*** Begin section ***
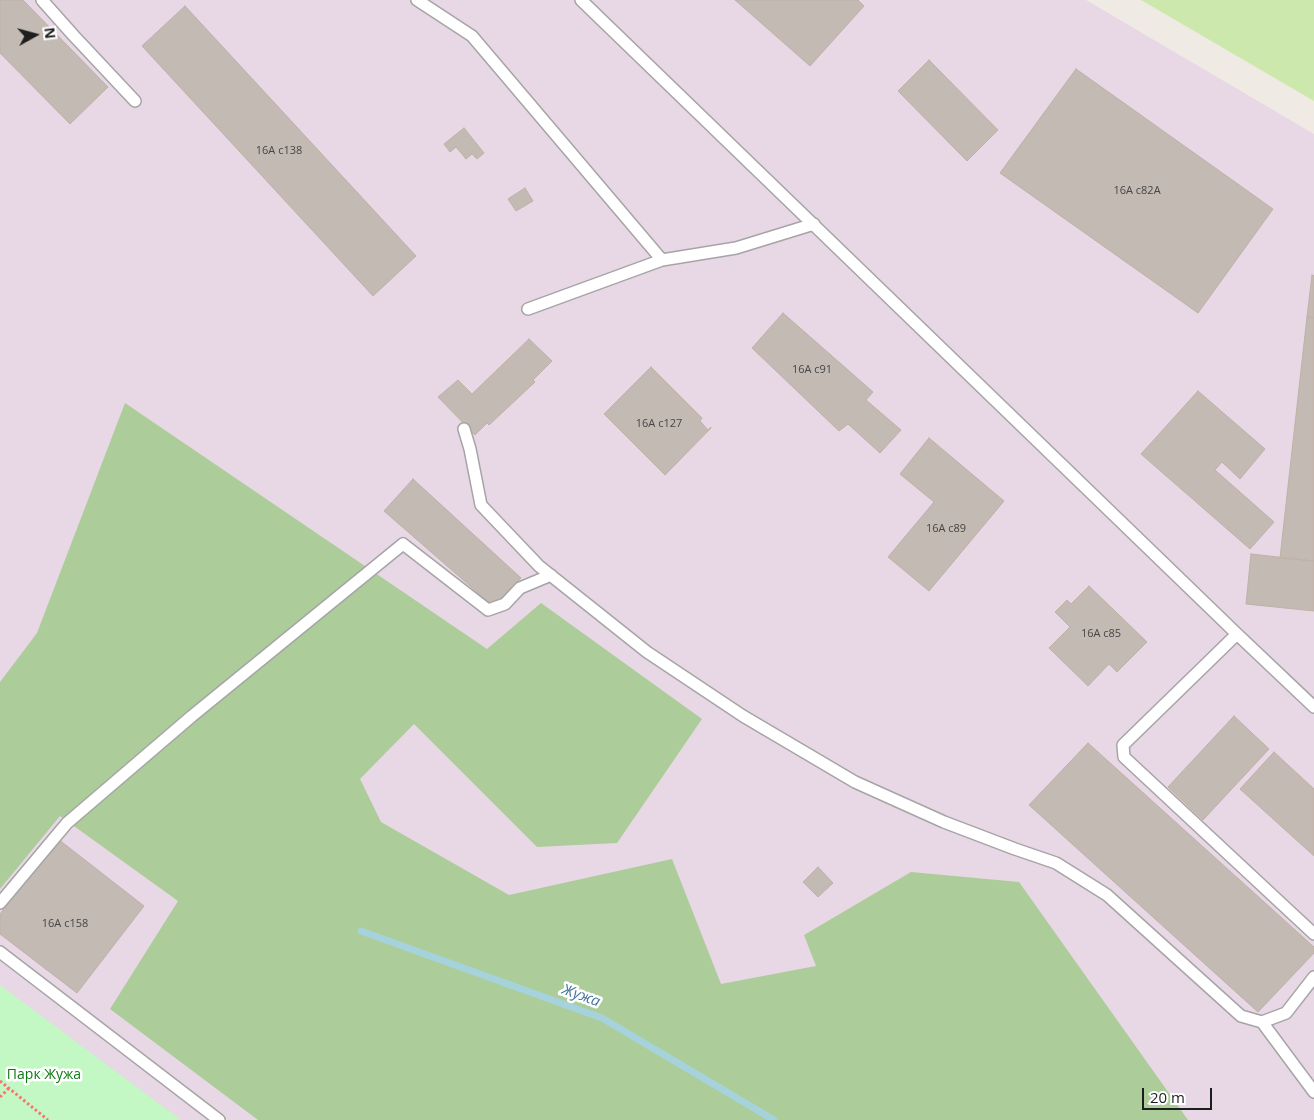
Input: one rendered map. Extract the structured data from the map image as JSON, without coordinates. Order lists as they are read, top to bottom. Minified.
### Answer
{"water":["Жужа"],"parks":["Парк Жужа"],"house_numbers":["16А с138","16А с82А","16А с91","16А с127","16А с89","16А с85","16А с158"],"scale_bar":"20 m","north":"right"}
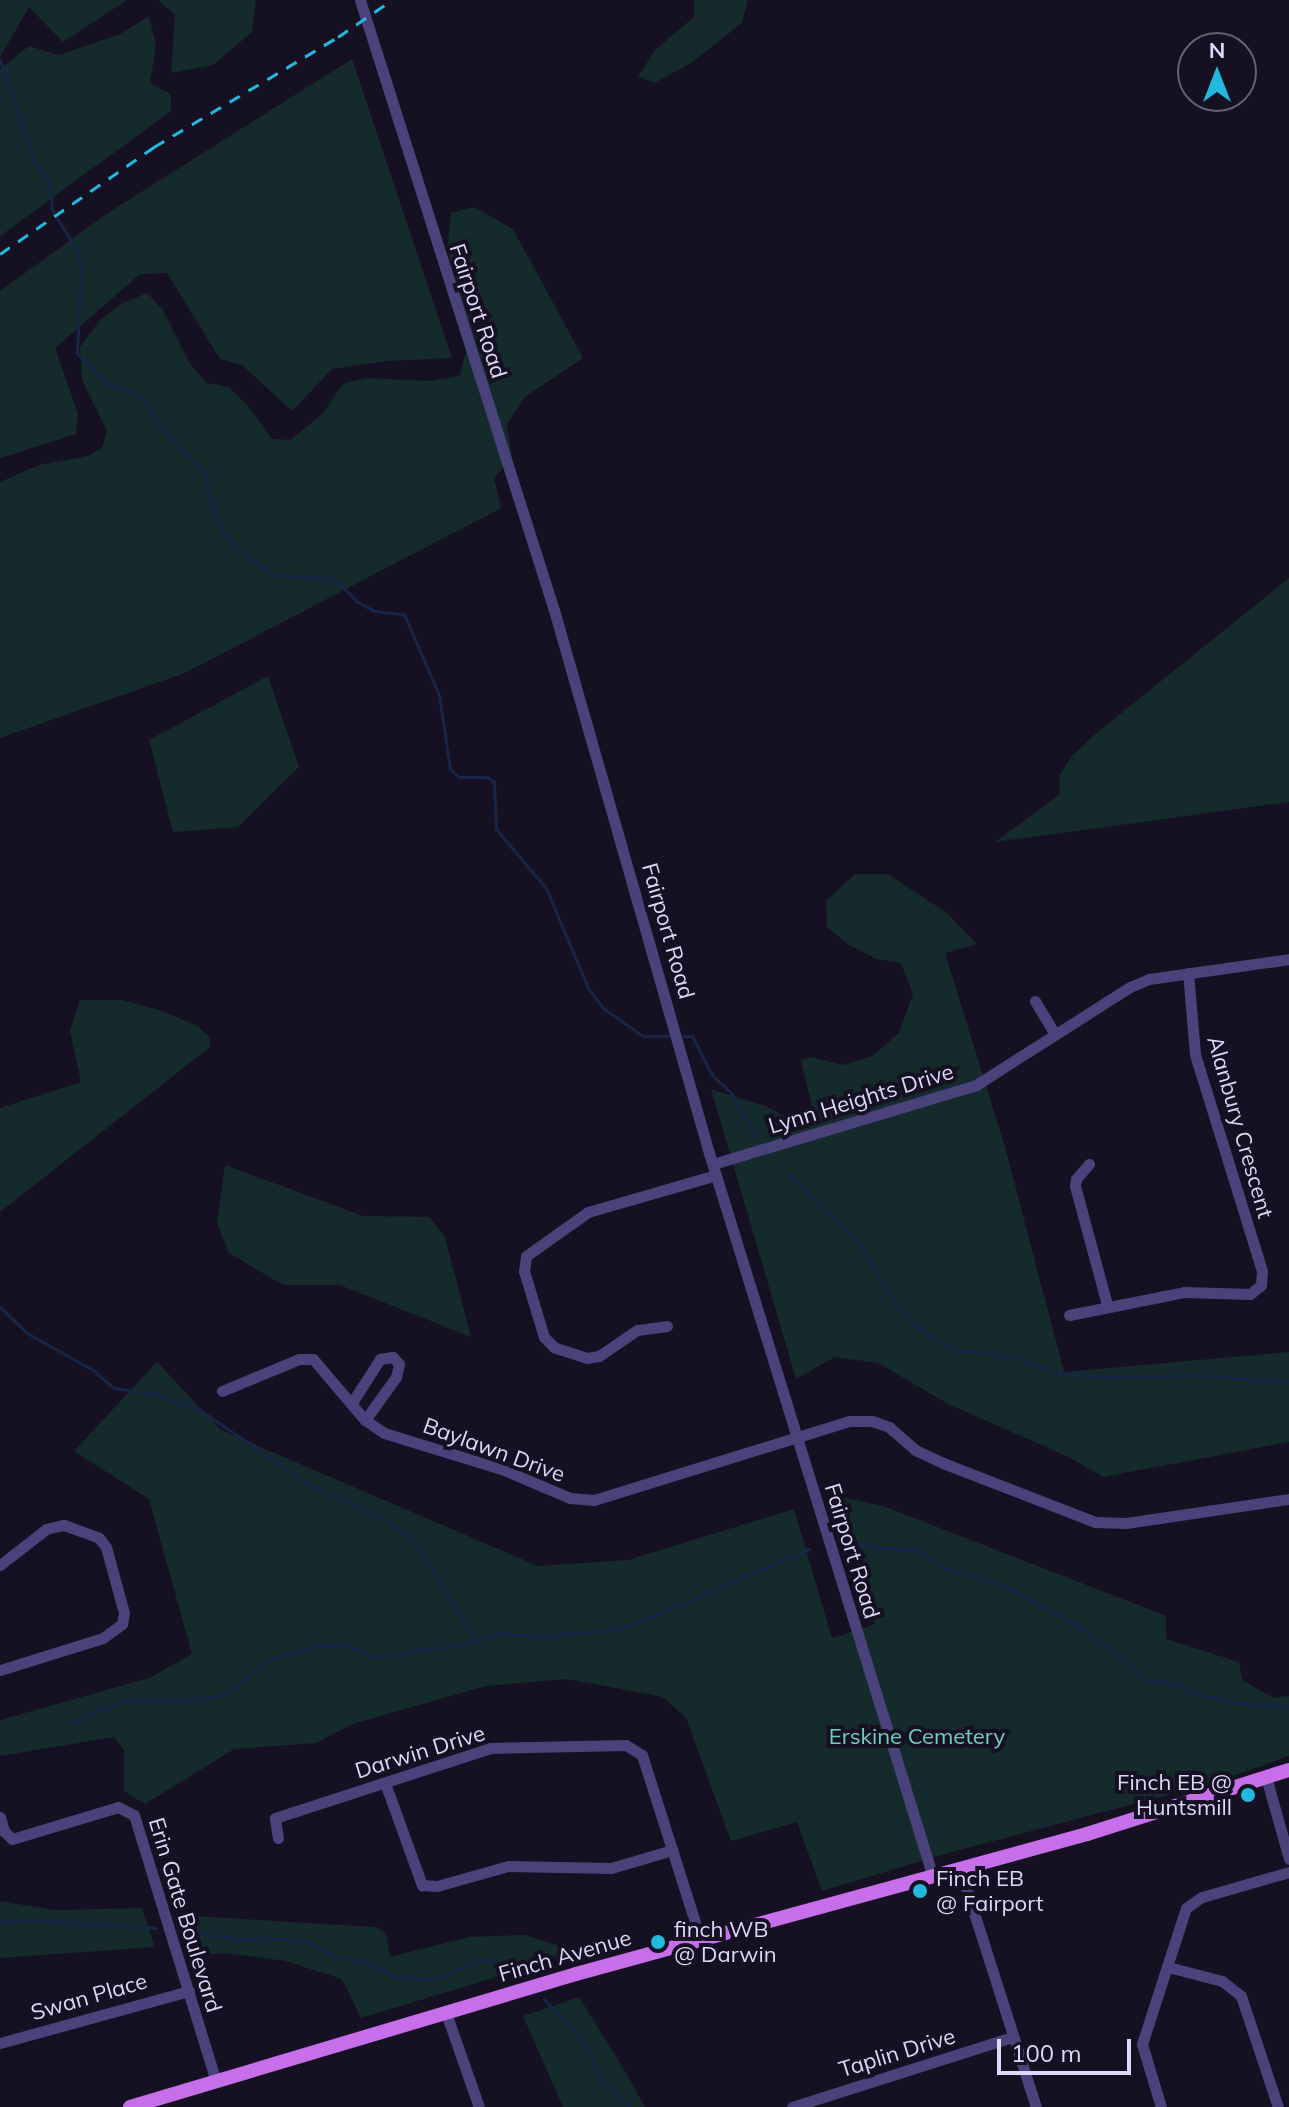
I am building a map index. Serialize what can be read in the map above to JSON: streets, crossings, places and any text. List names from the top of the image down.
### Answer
{
  "streets": {
    "main road": ["Finch Avenue"],
    "street": [
      "Fairport Road",
      "Lynn Heights Drive",
      "Alanbury Crescent",
      "Baylawn Drive",
      "Darwin Drive",
      "Erin Gate Boulevard",
      "Swan Place",
      "Taplin Drive"
    ]
  },
  "crossings": [
    ["Fairport Road", "Lynn Heights Drive"],
    ["Fairport Road", "Baylawn Drive"],
    ["Fairport Road", "Finch Avenue"],
    ["Lynn Heights Drive", "Alanbury Crescent"],
    ["Darwin Drive", "Finch Avenue"],
    ["Erin Gate Boulevard", "Finch Avenue"],
    ["Erin Gate Boulevard", "Swan Place"]
  ],
  "parks": ["Erskine Cemetery"],
  "places": ["Finch EB @ Huntsmill", "Finch EB @ Fairport", "finch WB @ Darwin"],
  "scale_bar": "100 m",
  "north": "top"
}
*** End section ***
◆ **Task prompt**:
Everything in the data above gets copied exactly. Only the pictures are skipped.

◆ **Result of the task**:
Input: one rendered map. Extract the structured data from the map image as JSON, without coordinates. Order lists as they are read, top to bottom. Minified.
### Answer
{"water":["Жужа"],"parks":["Парк Жужа"],"house_numbers":["16А с138","16А с82А","16А с91","16А с127","16А с89","16А с85","16А с158"],"scale_bar":"20 m","north":"right"}
I am building a map index. Serialize what can be read in the map above to JSON: streets, crossings, places and any text. List names from the top of the image down.
### Answer
{
  "streets": {
    "main road": ["Finch Avenue"],
    "street": [
      "Fairport Road",
      "Lynn Heights Drive",
      "Alanbury Crescent",
      "Baylawn Drive",
      "Darwin Drive",
      "Erin Gate Boulevard",
      "Swan Place",
      "Taplin Drive"
    ]
  },
  "crossings": [
    ["Fairport Road", "Lynn Heights Drive"],
    ["Fairport Road", "Baylawn Drive"],
    ["Fairport Road", "Finch Avenue"],
    ["Lynn Heights Drive", "Alanbury Crescent"],
    ["Darwin Drive", "Finch Avenue"],
    ["Erin Gate Boulevard", "Finch Avenue"],
    ["Erin Gate Boulevard", "Swan Place"]
  ],
  "parks": ["Erskine Cemetery"],
  "places": ["Finch EB @ Huntsmill", "Finch EB @ Fairport", "finch WB @ Darwin"],
  "scale_bar": "100 m",
  "north": "top"
}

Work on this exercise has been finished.